A second aspect provides a processor including a register, the processor configured to fetch an instruction of a sequence of instructions, each instruction in the sequence of instructions having a computable address associated therewith, store in the register the computed address of the next instruction following the fetched instruction in the sequence of instructions if an exception occurs in respect of the fetched instruction, and after completion of an exception handling process, read from the register the stored address of the next instruction for execution.
Reading the stored address of the next instruction from the register may be performed by kernel code running on the processor.
The processor may be embodied in hardware or an integrated circuit. There may be provided a method of manufacturing, at an integrated circuit manufacturing system, the processor. There may be provided an integrated circuit definition dataset that, when processed in an integrated circuit manufacturing system, configures the system to manufacture the processor. There may be provided a non-transitory computer readable storage medium having stored thereon a computer readable description of an integrated circuit that, when processed in an integrated circuit manufacturing system, causes the integrated circuit manufacturing system to manufacture the processor.
There may be provided an integrated circuit manufacturing system comprising: a non-transitory computer readable storage medium having stored thereon a computer readable integrated circuit description that describes the processor; a layout processing system configured to process the integrated circuit description so as to generate a circuit layout description of an integrated circuit embodying of a processor; and an integrated circuit generation system configured to manufacture the processor according to the circuit layout description.
There may be provided computer readable code adapted to perform the steps of the method of the first aspect. Also there may be provided a non-transitory computer readable storage medium having stored thereon computer readable instructions that when executed in a computer system cause the computer system to perform the method of the first aspect.

--

◆ What needs to be done ◆
Reproduce the passage on the processor register word for word, starting with "There may be provided computer" and going on through "perform the method of the first aspect.". Work only from the passage on the processor register.

◆ Supplied data ◆
--

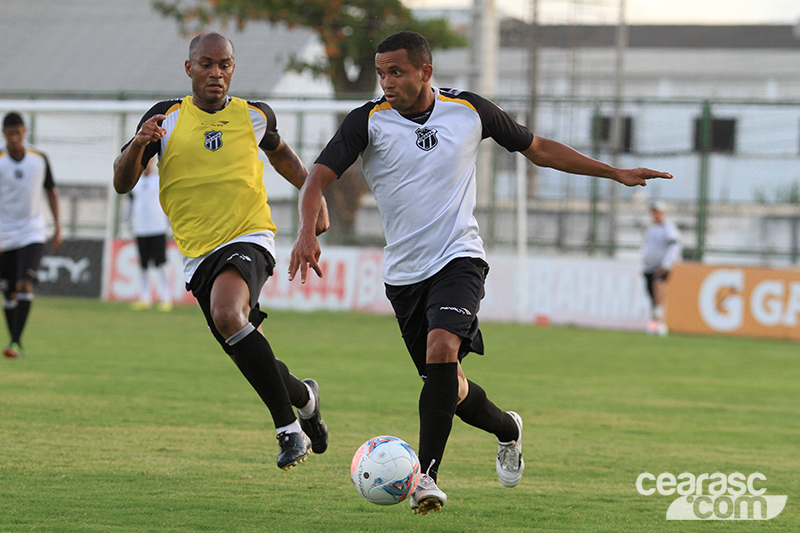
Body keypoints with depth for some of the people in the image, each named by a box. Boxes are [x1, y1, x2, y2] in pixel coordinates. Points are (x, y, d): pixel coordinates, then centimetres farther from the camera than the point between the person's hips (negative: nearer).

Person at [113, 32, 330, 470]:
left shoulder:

--

◆ Output for this exercise ◆
There may be provided computer readable code adapted to perform the steps of the method of the first aspect. Also there may be provided a non-transitory computer readable storage medium having stored thereon computer readable instructions that when executed in a computer system cause the computer system to perform the method of the first aspect.